There was some discussion last week on whether chickens should have access to potatoes or potato plants for food (based on my post about my chickens pretty much destroying the solitary potato plant that had grown in our yard.)
I tend to think that chickens inherently know what they should and should not eat. I submit as proof, the many onion peels we had unwillingly tossed into our chicken coop only to become slimy, stinky mush days later. Same thing goes for raw potatoes. My flock won’t go near them (which is how our solitary potato plant came to be.)
“But that’s because potatoes are poisonous to chickens,” I was told by more than one person. And if potatoes are poisonous then the plants must be right?
Go to any chicken board and there will be all kinds of discussions on this topic.
One writer posted:
“Oxalic acid will break down during cooking. However, oxalic acid is NOT the toxin in potato peels. Potatoes and other plants in the Solanum family contain solanum-type glycoalkaloids. One of these alkaloids is solanine.
“These alkaloids are not destroyed by cooking or drying at high temperatures.”
“Humans and all classes of livestock are susceptible to poisoning by solunum-type glycoalkaloids.”
“Luckily, glycoalkaloids are poorly absorbed by the gastrointestinal tract of mammals, an appreciable amount of solanum-type glycoalkaloids is hydrolized in the gut of mammals to the less toxic aglycones, these metabolites are rapidly excreted in the urine and feces of mammals. Because exposure to these poisons is generally by ingestion, it takes a relatively large amount of them to cause death.”
I vaguely remember a childhood friend telling me to throw away all potato chips having any green on them (yeah right, like the day would come that I would *ever* throw away a potato chip) and I assume it was based on this alkaloid fact.
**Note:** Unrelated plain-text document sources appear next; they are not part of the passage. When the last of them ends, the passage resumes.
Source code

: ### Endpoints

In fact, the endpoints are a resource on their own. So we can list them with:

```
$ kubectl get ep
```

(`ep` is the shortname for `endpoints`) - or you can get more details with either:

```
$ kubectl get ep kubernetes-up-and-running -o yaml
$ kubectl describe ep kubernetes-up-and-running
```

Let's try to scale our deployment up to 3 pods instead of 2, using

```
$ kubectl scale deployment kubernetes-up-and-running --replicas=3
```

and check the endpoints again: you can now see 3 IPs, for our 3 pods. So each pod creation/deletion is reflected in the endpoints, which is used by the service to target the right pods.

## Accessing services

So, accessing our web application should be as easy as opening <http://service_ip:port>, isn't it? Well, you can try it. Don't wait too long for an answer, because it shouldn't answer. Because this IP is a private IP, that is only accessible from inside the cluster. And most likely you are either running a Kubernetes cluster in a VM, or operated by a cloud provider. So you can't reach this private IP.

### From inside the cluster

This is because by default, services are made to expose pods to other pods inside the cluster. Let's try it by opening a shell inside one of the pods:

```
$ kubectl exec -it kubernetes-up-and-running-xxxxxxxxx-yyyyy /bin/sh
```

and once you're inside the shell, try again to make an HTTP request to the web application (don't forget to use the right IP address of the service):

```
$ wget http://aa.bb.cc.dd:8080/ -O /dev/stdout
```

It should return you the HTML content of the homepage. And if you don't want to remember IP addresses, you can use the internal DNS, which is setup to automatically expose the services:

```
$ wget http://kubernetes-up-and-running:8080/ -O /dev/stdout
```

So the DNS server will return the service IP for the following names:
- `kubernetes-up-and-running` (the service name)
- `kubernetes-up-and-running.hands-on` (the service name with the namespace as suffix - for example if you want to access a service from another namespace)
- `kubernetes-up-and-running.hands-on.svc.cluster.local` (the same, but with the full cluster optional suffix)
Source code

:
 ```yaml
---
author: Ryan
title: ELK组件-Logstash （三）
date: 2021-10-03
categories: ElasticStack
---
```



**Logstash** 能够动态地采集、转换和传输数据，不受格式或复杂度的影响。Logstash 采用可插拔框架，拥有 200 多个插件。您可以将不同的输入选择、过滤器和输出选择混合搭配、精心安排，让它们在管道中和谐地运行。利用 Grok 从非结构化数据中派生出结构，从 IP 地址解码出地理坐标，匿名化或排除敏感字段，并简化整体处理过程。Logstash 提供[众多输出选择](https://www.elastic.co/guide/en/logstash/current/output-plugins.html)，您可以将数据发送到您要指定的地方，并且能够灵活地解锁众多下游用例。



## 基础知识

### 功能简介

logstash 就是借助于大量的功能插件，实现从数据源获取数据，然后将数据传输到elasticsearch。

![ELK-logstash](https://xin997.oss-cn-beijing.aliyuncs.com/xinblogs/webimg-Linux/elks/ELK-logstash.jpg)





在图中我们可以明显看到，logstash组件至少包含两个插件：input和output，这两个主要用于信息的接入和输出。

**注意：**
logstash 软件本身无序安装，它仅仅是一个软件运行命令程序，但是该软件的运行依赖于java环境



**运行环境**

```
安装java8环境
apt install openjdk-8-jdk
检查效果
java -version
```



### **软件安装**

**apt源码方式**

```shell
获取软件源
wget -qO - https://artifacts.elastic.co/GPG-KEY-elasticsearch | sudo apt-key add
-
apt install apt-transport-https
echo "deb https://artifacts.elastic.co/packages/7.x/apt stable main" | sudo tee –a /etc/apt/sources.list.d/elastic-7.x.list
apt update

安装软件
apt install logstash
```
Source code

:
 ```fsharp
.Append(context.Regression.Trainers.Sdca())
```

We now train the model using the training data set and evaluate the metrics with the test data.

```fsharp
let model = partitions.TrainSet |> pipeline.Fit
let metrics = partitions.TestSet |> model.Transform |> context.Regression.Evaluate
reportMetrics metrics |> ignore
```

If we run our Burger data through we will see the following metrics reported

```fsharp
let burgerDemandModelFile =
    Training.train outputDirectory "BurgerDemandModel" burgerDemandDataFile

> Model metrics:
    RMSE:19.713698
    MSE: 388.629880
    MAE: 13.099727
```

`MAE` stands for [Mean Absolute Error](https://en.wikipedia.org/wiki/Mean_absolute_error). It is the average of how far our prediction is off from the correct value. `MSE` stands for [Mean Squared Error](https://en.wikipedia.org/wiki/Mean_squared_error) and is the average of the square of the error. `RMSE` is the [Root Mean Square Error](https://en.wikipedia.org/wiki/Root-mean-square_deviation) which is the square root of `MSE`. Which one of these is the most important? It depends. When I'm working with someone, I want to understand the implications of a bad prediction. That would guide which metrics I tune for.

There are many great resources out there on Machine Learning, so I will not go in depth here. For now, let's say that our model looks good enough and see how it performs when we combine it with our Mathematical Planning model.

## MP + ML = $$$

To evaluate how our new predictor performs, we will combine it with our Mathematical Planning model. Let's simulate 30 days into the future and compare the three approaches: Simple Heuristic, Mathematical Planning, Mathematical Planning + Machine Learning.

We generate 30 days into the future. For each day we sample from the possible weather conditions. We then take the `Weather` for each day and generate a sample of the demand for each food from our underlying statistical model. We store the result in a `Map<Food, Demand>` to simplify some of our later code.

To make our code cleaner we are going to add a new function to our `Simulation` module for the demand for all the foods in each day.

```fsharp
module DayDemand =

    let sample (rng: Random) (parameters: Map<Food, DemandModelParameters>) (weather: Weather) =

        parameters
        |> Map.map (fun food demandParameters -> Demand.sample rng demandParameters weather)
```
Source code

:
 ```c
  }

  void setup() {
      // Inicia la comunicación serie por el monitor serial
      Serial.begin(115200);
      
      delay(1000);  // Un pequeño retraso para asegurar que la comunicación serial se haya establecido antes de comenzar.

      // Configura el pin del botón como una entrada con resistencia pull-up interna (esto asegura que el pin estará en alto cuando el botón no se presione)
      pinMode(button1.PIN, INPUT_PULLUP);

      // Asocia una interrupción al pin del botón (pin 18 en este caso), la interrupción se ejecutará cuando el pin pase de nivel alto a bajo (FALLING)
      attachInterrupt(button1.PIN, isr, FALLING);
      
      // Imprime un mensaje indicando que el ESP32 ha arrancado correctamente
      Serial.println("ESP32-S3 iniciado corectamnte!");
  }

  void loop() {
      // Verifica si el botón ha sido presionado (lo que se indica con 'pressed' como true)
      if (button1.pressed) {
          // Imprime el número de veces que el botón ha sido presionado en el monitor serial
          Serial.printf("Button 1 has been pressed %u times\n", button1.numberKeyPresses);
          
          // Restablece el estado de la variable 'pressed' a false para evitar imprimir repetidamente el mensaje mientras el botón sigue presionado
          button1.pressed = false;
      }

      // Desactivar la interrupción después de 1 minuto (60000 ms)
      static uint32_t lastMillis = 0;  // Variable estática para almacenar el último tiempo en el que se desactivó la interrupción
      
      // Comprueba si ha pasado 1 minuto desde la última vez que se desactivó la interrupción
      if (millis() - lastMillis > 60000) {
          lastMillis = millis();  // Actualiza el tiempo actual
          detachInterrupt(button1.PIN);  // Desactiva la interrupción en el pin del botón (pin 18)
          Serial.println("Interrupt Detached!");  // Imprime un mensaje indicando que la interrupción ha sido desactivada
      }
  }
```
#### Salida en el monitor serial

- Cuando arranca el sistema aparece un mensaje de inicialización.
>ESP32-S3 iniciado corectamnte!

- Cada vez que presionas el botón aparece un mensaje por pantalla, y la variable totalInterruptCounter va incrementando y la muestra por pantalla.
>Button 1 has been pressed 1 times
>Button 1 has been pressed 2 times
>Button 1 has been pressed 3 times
Just don’t tell this to my grandmother who would have thought it a crime not to throw the potato peels out to the flock.
Although I am not going to start advocating giving potatoes to your birds, I do know that anything in moderation is probably okay – even for chickens. If my girls felt obliged to eat the green leaves from our potato plant, I say power to them. It was one plant that they chose to eat and like an ice-filled glass of Coke, having one once in a while sure does hit the spot.